The monkey never catches the weasel, so there’s nothing to recommend monkeying around.

What needs to be stressed and comprehended, to this writer’s way of thinking, is that civil court is no place for the litigation of accusations that explicitly or implicitly allege violence, violent threat, or other criminal acts, and that in civil court, which applies no standard of evidence, fraud is too easily perpetrated. The exposure of falsehood or exaggerated claims of fear will not necessarily discredit a plaintiff’s claims, and findings in favor of a plaintiff who’s a proven liar are possible and acceptable to the court.

Therefore the procedure is vexed; it’s wrongly engineered. The concept is corrupt.
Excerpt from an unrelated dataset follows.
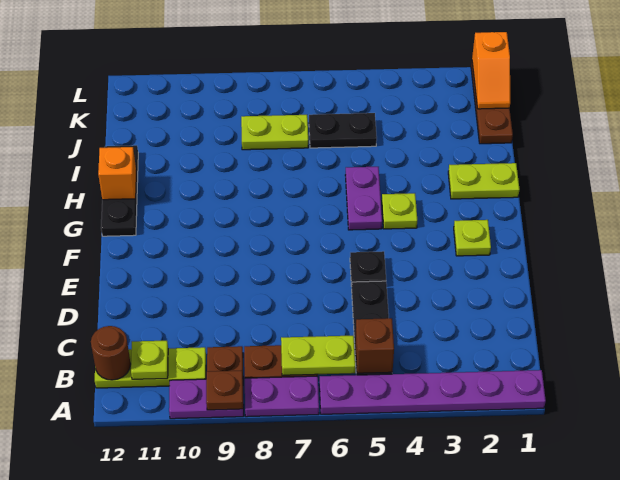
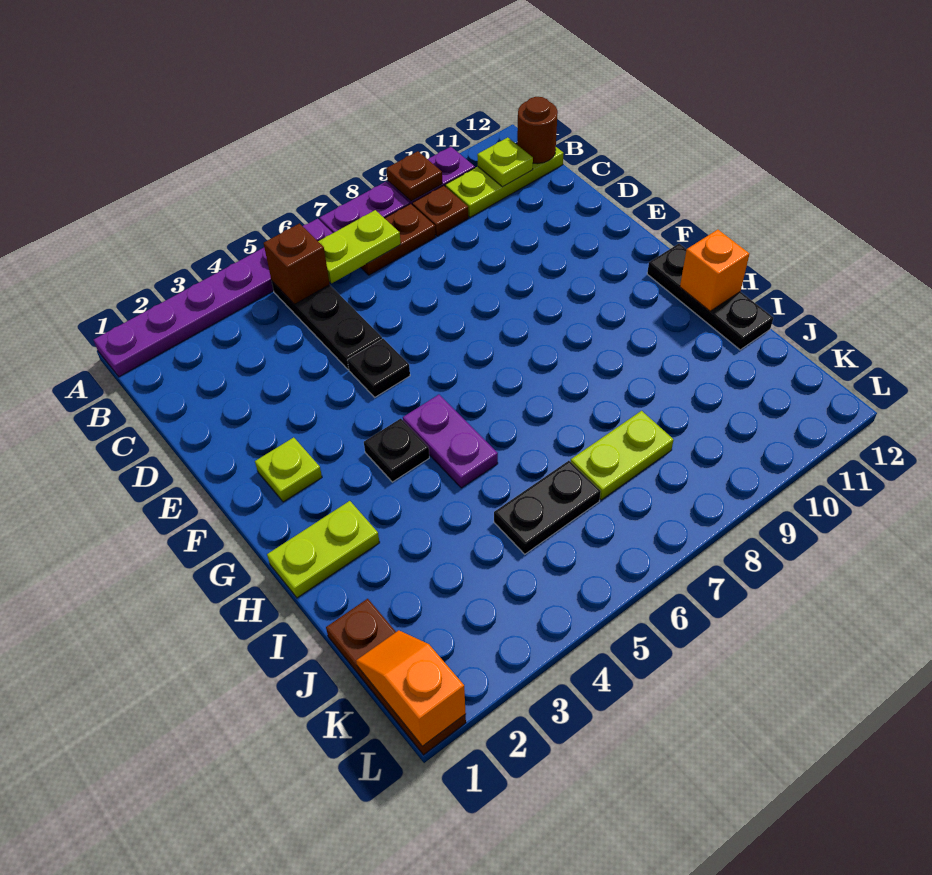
lime plate G4 level 1 -> black plate G4 level 1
Instead of denouncing “restraining order fraud,” it’s civil court rulings that exact an unconscionable toll that should be denounced. It’s all about the words. Civil procedures should not result, ever, in people’s being placed in police databases. Civil rulings should not criminalize people or make them vulnerable to warrantless arrest (for alleged behavior that may not violate any laws). It should not be possible to have a person evicted from a residence he or she owns by a civil ex parte decision, nor should such a decision predispose a court to find against that person when s/he’s permitted to address the court in his or her defense (if such an opportunity is even practicable to the accused, who may preposterously be required to travel to another county or state to be heard).

Against policies of law and process so manifestly unjust, even improved due process rights would promise to be a shabby deterrent against abuse and miscarriages.

Not only have we become habituated to the reality of “restraining orders” to the extent that we believe they must be here to stay; procedural process has become rote (adjudication by rubber stamp). Yes, new “safety catches” could be installed, but what guarantee would there be that the conditioned habits of those who administrate the process would change? Economy would require that there continue to be minimal oversight and accountability, and the trial judge would still have the final (and absolute) discretion to make a determination, according to his or her own personal lights. So long as the process were conducted in civil court, rulings could still be arbitrary (anything goes), because the standard of evidence would remain whatever the trial judge chose.

Social and judicial impression cannot be overhauled—what’s etched on the brain stays there—and the preconceptions attached to the phrase restraining order will never be dispelled. Judgment by a single man or woman who has had his or her priorities conditioned by rhetoric and social and political expectations (possibly for decades) cannot be impartial. The implications of the process and dictates about how it’s supposed to be administered are too deeply ingrained. The phrase restraining order is by itself damning (right from the get-go). It stirs presuppositions of guilt, and this is inimical to fair and just process. Accordingly, the phrase must be abolished and the process reconceived from the ground up.